🤖 AI Summary
This work addresses the insufficient characterization of the multiscale dynamic properties of cross-attention in existing diffusion models, which limits training-free controllable generation. Treating cross-attention during diffusion as a spatiotemporal signal in latent space, the study reveals—for the first time—a stable time–frequency evolution pattern throughout the denoising process. Building on this insight, the authors propose a plug-and-play inference-time intervention method that enables continuous scale control without modifying prompts or model parameters. The approach combines Fourier-domain attention log-modulation, radial frequency band reweighting, timestep-aligned scheduling, and an adaptive gating mechanism based on token assignment entropy.

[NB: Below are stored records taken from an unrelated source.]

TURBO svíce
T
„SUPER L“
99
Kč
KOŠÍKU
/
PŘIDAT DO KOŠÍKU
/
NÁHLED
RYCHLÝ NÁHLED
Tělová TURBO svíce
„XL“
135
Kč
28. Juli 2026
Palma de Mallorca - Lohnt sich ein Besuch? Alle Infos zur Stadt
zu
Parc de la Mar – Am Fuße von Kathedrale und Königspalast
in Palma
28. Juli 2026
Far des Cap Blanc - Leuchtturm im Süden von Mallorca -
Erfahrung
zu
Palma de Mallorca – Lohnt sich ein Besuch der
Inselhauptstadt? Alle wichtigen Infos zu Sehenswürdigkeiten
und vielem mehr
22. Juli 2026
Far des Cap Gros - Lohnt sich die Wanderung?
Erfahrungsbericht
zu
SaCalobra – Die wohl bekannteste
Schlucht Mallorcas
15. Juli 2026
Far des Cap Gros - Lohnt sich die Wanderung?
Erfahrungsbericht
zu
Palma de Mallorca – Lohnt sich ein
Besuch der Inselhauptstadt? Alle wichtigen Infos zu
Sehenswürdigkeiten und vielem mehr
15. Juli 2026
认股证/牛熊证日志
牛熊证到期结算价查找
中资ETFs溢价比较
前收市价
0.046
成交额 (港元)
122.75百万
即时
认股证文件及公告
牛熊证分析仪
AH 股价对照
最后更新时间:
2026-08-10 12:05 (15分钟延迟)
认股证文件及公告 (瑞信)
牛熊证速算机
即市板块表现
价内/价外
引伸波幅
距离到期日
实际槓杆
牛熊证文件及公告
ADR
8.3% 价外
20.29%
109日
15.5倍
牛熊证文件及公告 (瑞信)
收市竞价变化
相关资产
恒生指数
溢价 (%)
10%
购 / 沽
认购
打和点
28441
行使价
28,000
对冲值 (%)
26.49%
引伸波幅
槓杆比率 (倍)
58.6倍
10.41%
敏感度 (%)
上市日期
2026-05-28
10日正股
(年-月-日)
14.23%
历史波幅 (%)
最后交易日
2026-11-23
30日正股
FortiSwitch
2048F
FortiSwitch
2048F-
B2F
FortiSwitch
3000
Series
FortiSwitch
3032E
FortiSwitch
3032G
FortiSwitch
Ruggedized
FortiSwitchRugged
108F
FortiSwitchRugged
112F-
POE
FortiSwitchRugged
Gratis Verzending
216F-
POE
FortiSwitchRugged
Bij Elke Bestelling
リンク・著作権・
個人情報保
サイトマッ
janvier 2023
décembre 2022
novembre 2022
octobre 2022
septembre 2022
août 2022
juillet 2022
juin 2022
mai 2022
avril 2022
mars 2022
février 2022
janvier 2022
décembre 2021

Evaluated on Stable Diffusion, the method effectively redistributes the attention spectrum, significantly enhancing visual editing quality while preserving semantic consistency, and demonstrates that entropy primarily serves as an adaptive gain rather than an independent control dimension.
📝 Abstract
Cross-attention is the primary interface through which text conditions latent diffusion models, yet its step-wise multi-resolution dynamics remain under-characterized, limiting principled training-free control. We cast diffusion cross-attention as a spatiotemporal signal on the latent grid by summarizing token-softmax weights into token-agnostic concentration maps and tracking their radially binned Fourier power over denoising. Across prompts and seeds, encoder cross-attention exhibits a consistent coarse-to-fine spectral progression, yielding a stable time-frequency fingerprint of token competition. Building on this structure, we introduce Attention Frequency Modulation (AFM), a plug-and-play inference-time intervention that edits token-wise pre-softmax cross-attention logits in the Fourier domain: low- and high-frequency bands are reweighted with a progress-aligned schedule and can be adaptively gated by token-allocation entropy, before the token softmax. AFM provides a continuous handle to bias the spatial scale of token-competition patterns without retraining, prompt editing, or parameter updates. Experiments on Stable Diffusion show that AFM reliably redistributes attention spectra and produces substantial visual edits while largely preserving semantic alignment. Finally, we find that entropy mainly acts as an adaptive gain on the same frequency-based edit rather than an independent control axis.